# [Problem description]
Look over the listing below and say how many of its lines include the string "bold"; give no more than that number.

# [Supplied material]

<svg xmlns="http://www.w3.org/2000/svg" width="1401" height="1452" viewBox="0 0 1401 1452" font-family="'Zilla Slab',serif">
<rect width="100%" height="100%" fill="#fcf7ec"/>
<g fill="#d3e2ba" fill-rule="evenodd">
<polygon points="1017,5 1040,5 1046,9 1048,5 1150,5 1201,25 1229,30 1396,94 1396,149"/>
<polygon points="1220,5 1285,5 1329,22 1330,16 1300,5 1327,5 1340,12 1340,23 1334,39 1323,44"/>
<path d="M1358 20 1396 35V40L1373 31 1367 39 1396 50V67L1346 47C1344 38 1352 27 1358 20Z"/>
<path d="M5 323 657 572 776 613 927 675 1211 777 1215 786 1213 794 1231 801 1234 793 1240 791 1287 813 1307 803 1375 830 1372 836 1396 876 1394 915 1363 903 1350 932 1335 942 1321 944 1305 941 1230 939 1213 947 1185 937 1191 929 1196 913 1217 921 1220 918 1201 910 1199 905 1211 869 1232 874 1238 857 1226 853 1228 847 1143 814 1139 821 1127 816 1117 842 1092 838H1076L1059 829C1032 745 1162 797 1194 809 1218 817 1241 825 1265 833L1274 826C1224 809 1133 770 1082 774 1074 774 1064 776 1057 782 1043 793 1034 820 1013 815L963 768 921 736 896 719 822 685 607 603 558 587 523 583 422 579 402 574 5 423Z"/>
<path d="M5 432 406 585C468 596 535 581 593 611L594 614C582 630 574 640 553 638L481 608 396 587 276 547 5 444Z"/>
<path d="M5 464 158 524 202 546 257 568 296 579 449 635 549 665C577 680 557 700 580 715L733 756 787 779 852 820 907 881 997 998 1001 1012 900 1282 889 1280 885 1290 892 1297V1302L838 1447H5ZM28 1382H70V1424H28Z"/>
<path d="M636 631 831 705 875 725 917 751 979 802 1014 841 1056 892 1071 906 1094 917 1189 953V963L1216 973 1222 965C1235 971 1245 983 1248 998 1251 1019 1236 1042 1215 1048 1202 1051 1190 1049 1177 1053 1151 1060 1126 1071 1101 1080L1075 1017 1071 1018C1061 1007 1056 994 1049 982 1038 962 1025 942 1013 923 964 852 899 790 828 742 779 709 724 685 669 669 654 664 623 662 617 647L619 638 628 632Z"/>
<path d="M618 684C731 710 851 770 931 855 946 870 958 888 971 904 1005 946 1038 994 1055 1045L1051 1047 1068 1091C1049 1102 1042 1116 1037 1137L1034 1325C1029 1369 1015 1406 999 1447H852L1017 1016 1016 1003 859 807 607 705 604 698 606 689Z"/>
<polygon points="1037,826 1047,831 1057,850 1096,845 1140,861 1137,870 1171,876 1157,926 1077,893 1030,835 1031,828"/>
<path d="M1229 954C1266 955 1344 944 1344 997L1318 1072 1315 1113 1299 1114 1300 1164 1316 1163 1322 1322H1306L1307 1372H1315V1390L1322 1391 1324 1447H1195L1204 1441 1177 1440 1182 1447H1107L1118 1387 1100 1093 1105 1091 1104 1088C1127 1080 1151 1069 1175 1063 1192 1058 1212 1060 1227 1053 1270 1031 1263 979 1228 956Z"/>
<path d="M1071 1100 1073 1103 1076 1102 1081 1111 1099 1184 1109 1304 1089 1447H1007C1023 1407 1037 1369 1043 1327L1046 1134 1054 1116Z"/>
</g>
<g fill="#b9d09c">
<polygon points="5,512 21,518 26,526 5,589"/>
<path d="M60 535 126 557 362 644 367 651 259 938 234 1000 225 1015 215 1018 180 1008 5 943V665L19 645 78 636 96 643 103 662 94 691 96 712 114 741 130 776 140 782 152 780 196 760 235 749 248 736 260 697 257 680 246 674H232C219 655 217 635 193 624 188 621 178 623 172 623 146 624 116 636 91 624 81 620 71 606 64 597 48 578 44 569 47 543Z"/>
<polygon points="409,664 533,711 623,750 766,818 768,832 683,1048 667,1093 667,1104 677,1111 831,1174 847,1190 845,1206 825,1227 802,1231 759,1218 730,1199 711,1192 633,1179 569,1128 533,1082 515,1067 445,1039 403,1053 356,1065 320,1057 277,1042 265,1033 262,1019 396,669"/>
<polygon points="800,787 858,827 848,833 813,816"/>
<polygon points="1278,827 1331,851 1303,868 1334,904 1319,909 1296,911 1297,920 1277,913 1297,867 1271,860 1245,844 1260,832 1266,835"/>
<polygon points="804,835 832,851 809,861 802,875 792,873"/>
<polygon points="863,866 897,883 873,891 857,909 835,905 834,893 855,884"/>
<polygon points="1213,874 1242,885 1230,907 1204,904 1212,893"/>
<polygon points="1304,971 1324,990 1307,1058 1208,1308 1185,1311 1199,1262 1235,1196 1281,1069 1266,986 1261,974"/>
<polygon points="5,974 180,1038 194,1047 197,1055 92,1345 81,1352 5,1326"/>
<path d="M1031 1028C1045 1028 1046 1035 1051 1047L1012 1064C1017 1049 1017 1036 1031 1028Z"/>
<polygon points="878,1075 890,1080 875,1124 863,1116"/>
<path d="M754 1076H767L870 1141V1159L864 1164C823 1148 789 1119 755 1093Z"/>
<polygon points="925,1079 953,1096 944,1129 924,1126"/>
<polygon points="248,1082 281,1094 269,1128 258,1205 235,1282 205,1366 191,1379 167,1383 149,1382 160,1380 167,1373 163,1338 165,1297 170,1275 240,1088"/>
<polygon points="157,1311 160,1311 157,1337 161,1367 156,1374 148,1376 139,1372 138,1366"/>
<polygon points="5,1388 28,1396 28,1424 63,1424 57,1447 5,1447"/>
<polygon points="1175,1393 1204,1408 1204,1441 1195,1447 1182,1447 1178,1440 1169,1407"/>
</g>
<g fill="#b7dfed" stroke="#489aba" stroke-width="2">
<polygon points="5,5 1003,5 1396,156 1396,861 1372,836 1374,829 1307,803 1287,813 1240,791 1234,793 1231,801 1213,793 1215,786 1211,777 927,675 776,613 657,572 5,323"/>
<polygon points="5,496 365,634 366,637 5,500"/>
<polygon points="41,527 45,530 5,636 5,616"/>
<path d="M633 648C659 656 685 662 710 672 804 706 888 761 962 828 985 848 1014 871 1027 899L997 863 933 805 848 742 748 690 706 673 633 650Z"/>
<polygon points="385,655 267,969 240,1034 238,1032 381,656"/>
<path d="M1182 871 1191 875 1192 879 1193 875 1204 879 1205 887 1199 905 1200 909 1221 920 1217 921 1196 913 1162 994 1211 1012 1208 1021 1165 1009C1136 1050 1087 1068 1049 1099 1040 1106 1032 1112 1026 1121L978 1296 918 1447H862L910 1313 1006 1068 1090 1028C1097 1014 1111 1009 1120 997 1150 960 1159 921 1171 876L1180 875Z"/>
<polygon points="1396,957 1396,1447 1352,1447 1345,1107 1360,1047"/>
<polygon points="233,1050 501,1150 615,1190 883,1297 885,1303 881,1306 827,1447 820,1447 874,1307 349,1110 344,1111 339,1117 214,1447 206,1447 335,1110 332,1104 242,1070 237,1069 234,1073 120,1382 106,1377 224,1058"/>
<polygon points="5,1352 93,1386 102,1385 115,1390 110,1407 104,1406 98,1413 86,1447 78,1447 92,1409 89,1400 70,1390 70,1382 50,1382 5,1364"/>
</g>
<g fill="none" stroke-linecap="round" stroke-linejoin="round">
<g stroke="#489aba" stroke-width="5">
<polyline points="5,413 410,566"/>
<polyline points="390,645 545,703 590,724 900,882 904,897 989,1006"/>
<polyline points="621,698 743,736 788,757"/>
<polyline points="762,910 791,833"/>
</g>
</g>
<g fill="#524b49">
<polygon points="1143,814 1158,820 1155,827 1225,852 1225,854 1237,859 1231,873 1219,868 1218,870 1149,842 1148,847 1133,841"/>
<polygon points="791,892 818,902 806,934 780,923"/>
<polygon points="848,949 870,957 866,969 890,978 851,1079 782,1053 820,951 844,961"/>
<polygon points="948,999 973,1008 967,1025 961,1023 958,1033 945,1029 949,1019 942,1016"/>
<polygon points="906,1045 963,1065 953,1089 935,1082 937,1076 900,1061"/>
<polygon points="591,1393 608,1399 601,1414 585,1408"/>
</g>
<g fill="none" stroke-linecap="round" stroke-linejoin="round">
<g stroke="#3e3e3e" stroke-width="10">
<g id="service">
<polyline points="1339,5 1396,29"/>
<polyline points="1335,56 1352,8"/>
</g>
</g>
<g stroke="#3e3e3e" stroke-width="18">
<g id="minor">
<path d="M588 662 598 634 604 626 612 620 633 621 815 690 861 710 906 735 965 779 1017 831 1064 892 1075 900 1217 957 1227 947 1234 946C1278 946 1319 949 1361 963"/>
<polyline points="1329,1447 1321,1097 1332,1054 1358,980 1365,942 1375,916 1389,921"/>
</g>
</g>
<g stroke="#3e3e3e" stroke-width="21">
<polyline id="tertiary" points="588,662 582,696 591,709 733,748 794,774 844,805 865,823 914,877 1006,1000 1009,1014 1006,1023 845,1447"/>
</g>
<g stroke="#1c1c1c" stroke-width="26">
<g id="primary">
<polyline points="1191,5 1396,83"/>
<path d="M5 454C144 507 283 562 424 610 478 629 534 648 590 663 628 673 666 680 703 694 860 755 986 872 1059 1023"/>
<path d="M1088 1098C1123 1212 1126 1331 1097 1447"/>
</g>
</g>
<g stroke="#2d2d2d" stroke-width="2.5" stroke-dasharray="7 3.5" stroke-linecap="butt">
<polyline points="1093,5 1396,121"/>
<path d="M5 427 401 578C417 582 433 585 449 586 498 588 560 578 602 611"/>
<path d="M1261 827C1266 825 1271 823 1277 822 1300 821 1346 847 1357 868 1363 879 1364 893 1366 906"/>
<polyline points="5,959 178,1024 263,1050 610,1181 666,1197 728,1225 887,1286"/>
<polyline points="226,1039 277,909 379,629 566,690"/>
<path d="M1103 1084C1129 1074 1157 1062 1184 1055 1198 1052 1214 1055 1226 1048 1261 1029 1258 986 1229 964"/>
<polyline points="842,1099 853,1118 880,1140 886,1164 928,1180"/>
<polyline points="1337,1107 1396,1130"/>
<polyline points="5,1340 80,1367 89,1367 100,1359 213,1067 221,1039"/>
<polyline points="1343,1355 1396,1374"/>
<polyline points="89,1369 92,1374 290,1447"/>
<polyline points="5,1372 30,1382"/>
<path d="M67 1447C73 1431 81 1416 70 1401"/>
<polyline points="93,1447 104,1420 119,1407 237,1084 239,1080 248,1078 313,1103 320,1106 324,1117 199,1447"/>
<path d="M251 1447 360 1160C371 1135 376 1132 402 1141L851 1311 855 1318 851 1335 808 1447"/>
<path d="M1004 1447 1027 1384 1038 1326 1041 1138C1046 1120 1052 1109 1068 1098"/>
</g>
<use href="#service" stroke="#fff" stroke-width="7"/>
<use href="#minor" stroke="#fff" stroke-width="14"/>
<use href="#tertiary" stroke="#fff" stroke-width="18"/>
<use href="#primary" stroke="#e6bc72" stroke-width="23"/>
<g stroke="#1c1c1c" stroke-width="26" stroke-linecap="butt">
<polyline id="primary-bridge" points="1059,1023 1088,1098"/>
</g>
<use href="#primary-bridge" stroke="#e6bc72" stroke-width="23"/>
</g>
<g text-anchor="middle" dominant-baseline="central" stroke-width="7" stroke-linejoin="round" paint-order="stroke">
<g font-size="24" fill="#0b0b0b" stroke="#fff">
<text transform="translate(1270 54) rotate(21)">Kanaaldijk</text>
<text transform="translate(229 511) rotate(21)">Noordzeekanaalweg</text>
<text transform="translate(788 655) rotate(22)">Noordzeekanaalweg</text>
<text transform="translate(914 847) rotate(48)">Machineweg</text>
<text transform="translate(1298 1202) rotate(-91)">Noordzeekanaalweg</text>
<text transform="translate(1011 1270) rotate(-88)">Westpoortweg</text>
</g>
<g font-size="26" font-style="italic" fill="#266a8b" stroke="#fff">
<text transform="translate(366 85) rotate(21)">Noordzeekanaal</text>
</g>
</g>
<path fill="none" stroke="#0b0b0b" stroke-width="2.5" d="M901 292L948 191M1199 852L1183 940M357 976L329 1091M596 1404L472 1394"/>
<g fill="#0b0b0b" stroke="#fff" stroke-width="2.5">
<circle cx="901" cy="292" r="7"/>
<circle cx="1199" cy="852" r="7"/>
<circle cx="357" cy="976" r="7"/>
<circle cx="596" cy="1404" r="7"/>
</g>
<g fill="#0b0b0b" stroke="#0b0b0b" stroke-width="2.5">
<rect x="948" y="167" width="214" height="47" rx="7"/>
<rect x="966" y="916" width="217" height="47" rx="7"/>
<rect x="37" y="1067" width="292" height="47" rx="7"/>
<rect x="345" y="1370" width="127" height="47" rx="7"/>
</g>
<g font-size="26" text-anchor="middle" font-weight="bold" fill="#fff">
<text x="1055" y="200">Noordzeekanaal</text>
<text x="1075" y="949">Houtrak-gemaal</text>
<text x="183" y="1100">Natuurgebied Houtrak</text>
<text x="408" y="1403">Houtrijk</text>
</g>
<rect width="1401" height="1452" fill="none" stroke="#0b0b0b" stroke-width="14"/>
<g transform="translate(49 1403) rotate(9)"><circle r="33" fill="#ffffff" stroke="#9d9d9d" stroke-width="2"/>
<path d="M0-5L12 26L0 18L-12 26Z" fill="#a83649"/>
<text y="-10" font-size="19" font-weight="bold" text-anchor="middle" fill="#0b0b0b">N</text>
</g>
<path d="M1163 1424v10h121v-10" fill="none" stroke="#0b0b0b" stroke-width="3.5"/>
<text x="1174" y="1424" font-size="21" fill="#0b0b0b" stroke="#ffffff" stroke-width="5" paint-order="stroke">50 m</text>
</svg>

# [Result for this exercise]
2